Covid-19: qu'est-ce que l'ARN messager, la technologie à la base du vaccin à l'essai?
Il ne s'agit encore que des premiers résultats d'un essai de phase 3, certes à grande échelle - on compte 43.538 patients concernés à ce jour selon France Inter - mais la société pharmaceutique Pfizer, associée à l'allemand BioNTech, a annoncé lundi disposer d'un vaccin "efficace à 90%" contre le Covid-19. Or, parmi les quatre grandes catégories de vaccins développés contre le virus, celle utilisée par Pfizer n'avait encore jamais fait ses preuves. Elle se fonde sur une technologie nouvelle, dite de l'acide ribonucléique messager ou plus simplement ARN messager.
Consignes pour la machinerie
Le but des vaccins est d'entraîner notre système immunitaire à reconnaître le coronavirus, lui faire monter ses défenses de façon préventive, afin de neutraliser le vrai virus s'il venait à nous infecter. Des vaccins conventionnels peuvent être faits de virus inactivés (polio, grippe), atténués (rougeole, fièvre jaune), ou tout simplement de protéines appelées antigènes (hépatite B).

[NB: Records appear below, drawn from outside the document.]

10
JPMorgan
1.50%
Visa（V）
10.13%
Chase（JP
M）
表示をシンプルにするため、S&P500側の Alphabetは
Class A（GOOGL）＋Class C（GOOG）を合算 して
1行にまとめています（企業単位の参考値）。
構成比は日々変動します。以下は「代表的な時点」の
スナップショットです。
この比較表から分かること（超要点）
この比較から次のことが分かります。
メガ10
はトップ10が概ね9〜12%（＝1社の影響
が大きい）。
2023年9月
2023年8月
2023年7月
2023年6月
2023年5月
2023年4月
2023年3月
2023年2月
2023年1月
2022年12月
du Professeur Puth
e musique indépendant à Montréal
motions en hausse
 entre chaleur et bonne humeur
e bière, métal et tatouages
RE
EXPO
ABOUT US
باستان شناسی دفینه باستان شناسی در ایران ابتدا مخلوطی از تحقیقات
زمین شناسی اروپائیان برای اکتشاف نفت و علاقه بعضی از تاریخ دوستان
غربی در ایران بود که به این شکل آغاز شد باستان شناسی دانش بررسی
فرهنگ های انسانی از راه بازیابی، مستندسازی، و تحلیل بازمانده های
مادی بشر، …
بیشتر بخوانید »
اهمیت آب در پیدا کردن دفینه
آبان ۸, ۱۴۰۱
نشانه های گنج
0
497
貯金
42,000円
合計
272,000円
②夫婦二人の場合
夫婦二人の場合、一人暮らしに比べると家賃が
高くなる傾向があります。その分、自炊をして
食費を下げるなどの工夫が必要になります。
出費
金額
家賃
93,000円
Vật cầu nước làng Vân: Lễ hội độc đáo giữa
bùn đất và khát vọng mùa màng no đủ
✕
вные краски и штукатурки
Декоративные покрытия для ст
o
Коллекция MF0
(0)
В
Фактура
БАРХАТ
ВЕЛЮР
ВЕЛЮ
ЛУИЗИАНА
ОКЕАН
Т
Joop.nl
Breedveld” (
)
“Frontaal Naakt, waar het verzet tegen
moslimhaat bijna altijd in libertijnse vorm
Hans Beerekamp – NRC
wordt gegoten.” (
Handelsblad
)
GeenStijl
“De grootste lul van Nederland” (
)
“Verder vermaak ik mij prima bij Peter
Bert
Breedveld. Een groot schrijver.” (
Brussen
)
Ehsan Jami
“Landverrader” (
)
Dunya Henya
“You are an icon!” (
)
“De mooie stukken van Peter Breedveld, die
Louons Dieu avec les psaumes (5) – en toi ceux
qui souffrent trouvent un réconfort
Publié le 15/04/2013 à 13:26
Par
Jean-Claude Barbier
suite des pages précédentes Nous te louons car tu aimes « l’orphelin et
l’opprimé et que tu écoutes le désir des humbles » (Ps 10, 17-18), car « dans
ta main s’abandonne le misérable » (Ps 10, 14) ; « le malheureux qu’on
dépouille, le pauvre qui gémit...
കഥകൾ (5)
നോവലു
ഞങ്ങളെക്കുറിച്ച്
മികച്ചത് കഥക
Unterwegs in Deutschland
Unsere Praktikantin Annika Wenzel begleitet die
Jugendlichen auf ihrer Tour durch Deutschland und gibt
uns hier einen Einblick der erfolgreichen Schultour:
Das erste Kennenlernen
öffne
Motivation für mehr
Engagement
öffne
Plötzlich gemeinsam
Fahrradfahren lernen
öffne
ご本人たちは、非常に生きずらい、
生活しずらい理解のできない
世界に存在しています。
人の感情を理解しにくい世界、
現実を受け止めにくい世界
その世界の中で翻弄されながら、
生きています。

Mais dans le cas de Pfizer et de son partenaire allemand BioNTech, ou de Moderna, qui utilise la même technique mais n'a pas encore annoncé de résultats, on injecte dans l'organisme des brins d'instructions génétiques appelées ARN messager, c'est-à-dire la molécule qui dit à nos cellules ce qu'il faut fabriquer.
Toute cellule étant une mini-usine de protéines, selon les instructions génétiques contenues dans son noyau, l'ARN messager du vaccin vient s'insérer et prendre le contrôle de cette machinerie. Il s'agit alors de faire fabriquer un antigène spécifique du coronavirus: la "spicule" du coronavirus, sa pointe si reconnaissable qui se trouve à sa surface et lui permet de s'attacher aux cellules humaines pour les pénétrer.
Une production "très facile"
Cette pointe, inoffensive en elle-même, sera ensuite détectée par le système immunitaire qui va produire des anticorps, et ces anticorps vont rester, montant la garde pendant, espèrent les scientifiques, une longue durée.
Une fois le matériel génétique injecté, "les cellules qui sont au site de l'injection vont se mettre à produire, de façon transitoire, une des protéines du virus, en l'occurrence la protéine S, la protéine de spicule", a expliqué Christophe D'Enfert, directeur scientifique de l'Institut Pasteur.
L'avantage est qu'avec cette méthode, il est inutile de cultiver un pathogène en laboratoire, c'est l'organisme qui fait le travail. C'est pour cette raison que ces vaccins sont plus rapides à mettre au point. Pas besoin de cellules ou d'oeufs de poules (comme pour les vaccins contre la grippe) pour fabriquer ce vaccin. "Les vaccins ARN ont pour particularité intéressante de pouvoir être produits très facilement en très grande quantité", résume Daniel Floret, vice-président de la Commission technique des vaccinations, à la Haute autorité de santé.
A très basse température
Quant à la protéine du coronavirus, elle "ne va pas être produite en permanence, ça va s'arrêter", car comme pour tout vaccin, le système immunitaire va détruire les cellules qui produisent la protéine virale. "Le processus va donc s'éteindre de lui-même", explique Bruno Pitard (Inserm/Université de Nantes), à la tête d'une startup qui travaille sur ce type de vaccins.
L'inconvénient de ces derniers cependant: ils doivent être stockés à très basse température. Le gouvernement américain a ainsi entrepris depuis plusieurs mois de mettre en place la logistique nécessaire.